Teens and pre-teens watched as a group of Toronto kids struggled with peer pressure, poor grades, teasing, alcohol, smoking and dating. Unlike later American shows like Beverly Hills 90210, these kids had frizzy hair, zits, peach fuzz and squeaky voices. They wore dorky glasses and acid-wash jeans, took public transit and had to be home before curfew.
Hundreds of teenagers were petrified into chastity when they learned 14-year-old Spike’s one-night fling left her pregnant. Some swore off drugs after watching Snake drop acid, then fall from a bridge.
“I identified with every episode in some little way,” says 27-year-old uber-fan Mark Polger. “They did it in a really good way, they weren’t preachy about it. They showed the characters making decisions, and they showed the consequences.” Polger got hooked on the show at age 12, when he was a self-described “nerd” fascinated by the teens’ daily traumas.
“I watched it, and I really took it seriously,” he says. “I memorized every show from front to back because everything they said seemed so profound at the time.
“Now I look back at it and I realize that the acting wasn’t so great and the way they covered some issues was pretty superficial,” he says.
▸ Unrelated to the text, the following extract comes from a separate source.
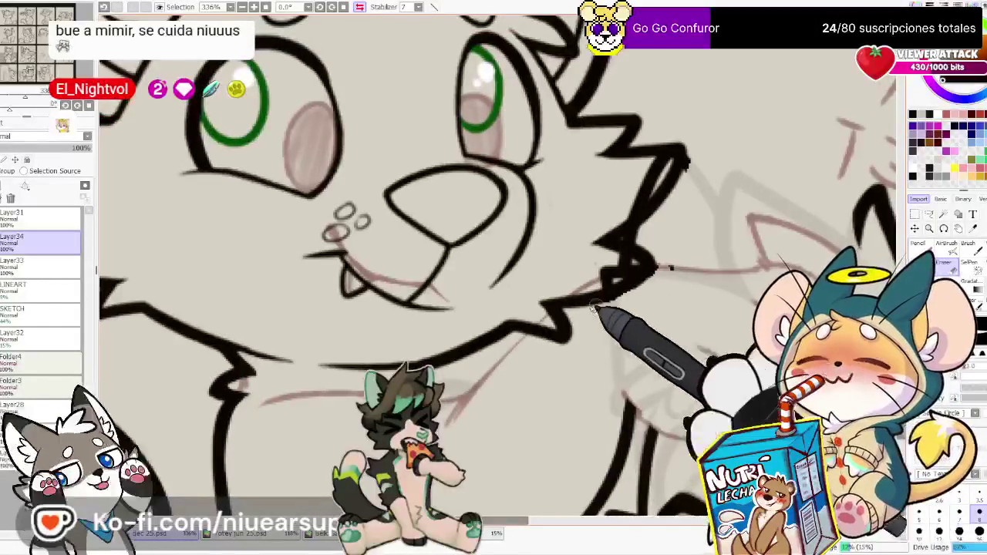
{"action": "scroll", "coordinate": [594, 307], "scroll_direction": "down", "scroll_amount": 5}
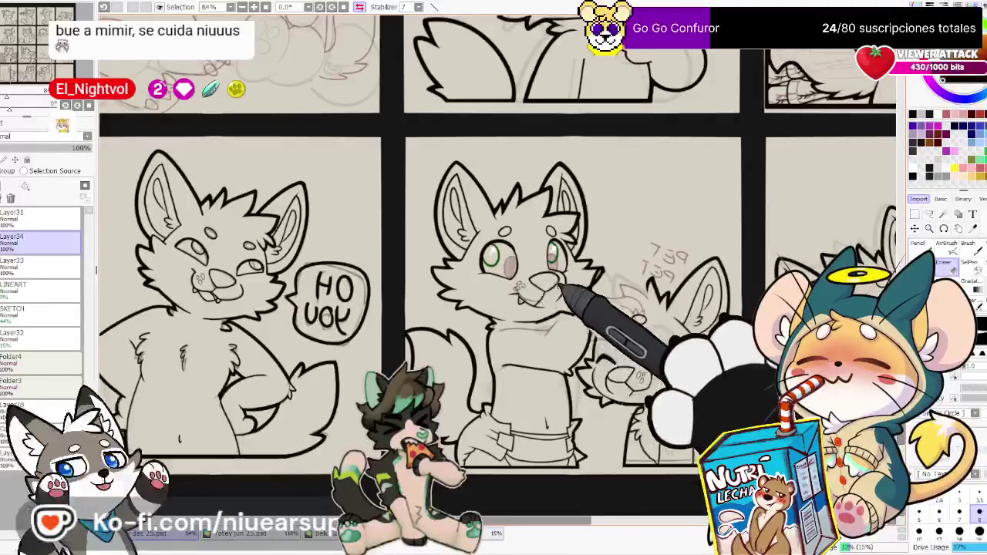
{"action": "scroll", "coordinate": [637, 319], "scroll_direction": "down", "scroll_amount": 2}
But in the grips of his fandom, the university-trained librarian amassed boxes of newspaper clippings and magazine articles about the show. Today, he runs the definitive fan Web site, www.degrassi.ca
He also sends an electronic newsletter to fans each week, leads tours highlighting spots around Toronto where the series was shot and provides a venue for fan fiction, where diehard Degrassi-ites the world over envision and embellish a future for the old players.
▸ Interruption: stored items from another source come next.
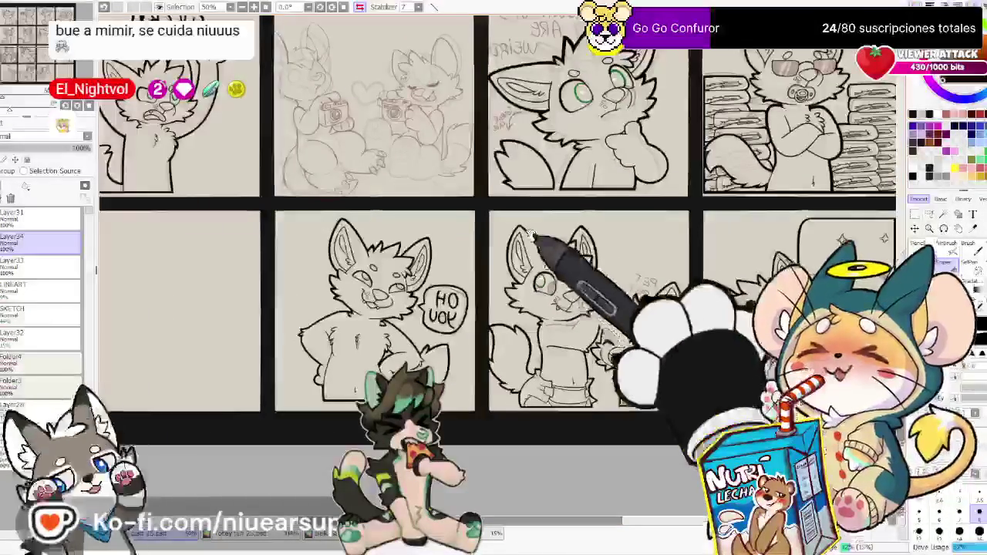
{"action": "scroll", "coordinate": [478, 202], "scroll_direction": "down", "scroll_amount": 1}
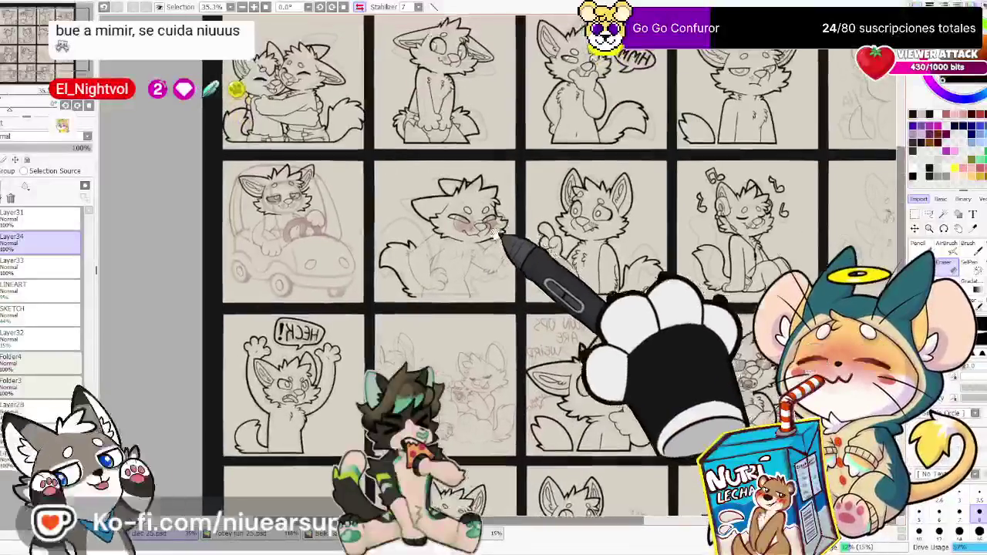
{"action": "scroll", "coordinate": [494, 154], "scroll_direction": "up", "scroll_amount": 3}
{"action": "scroll", "coordinate": [487, 217], "scroll_direction": "down", "scroll_amount": 3}
{"action": "mouse_move", "coordinate": [487, 214]}
{"action": "left_mouse_down"}
{"action": "mouse_move", "coordinate": [359, 190]}
{"action": "mouse_move", "coordinate": [447, 261]}
{"action": "left_mouse_up"}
“I am totally embarrassed about (that) now,” writes Natalie Earl, author of most of the 138 fictional episodes, in an e-mail interview from her Los Angeles home.
Two summers ago, Earl and Polger even organized a Degrassi convention in Toronto.
“It was amazing that an obscure Canadian show from the 1980s still had a strong following around the world,” says Earl. “I was age 25 at the time, but it shocked me that the fans most eager about the show were not of my expected demographic (aging Gen X-ers). Instead, the fans were all ages, all races, all sexual orientations, all socio-economic backgrounds.
“Everybody could relate to the insane highs and lows of adolescence portrayed through the halls of Degrassi.”
“The core of the classic Degrassi was its simple yet realistic storytelling, with the underlying message, ‘You are not alone,’ ” says creator Schuyler, who vows the same kind of storytelling will continue in The Next Generation.
But the slicker, professional offspring will likely be missing some of the endearing qualities of its less-polished precursor. Part of the original appeal, fans say, was the show’s realism, something it owed to a ridiculously low budget and its use of people with no acting experience. Parents and younger siblings were often just that: real parents and siblings of the young actors, and crew members often volunteered to step in as extras.
In its prime, Degrassi was the highest-rated show in Canada and went on to be syndicated in more than 70 countries. In 1991, some 2.7 million viewers watched as Wheels drunkenly ran over a child in the two-hour finale. It was the CBC’s highest rating to date.